** Opening EXERCISE DATA block **
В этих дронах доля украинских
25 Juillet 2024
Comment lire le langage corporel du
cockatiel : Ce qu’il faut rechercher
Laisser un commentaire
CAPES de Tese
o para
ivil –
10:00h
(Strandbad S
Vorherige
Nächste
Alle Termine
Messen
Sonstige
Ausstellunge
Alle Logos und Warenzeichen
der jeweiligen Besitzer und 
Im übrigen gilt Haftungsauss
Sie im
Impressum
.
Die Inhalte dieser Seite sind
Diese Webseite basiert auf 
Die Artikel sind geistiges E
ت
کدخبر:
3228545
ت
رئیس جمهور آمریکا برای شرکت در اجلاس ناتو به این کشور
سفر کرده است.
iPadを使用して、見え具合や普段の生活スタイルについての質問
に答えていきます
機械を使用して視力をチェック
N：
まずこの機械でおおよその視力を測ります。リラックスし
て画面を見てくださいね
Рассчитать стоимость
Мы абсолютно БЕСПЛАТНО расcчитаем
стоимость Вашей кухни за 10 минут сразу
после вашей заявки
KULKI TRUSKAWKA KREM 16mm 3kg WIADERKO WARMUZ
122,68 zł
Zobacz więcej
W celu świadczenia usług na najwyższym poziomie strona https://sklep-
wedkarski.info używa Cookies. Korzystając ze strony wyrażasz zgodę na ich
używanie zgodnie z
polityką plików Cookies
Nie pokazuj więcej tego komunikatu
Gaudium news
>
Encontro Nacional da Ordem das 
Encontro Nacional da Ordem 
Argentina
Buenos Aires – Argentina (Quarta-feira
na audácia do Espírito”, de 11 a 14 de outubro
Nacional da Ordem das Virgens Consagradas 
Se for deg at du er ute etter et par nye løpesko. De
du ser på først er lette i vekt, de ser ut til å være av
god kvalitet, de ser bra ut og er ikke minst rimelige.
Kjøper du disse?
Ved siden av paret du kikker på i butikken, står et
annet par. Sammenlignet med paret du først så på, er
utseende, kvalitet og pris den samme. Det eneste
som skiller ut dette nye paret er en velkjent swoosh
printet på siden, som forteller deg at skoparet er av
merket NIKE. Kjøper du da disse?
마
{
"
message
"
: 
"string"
** Closing EXERCISE DATA block **
The lines that mention the word "sind" should be pulled from the records above.

Die Inhalte dieser Seite sind
Die Artikel sind geistiges E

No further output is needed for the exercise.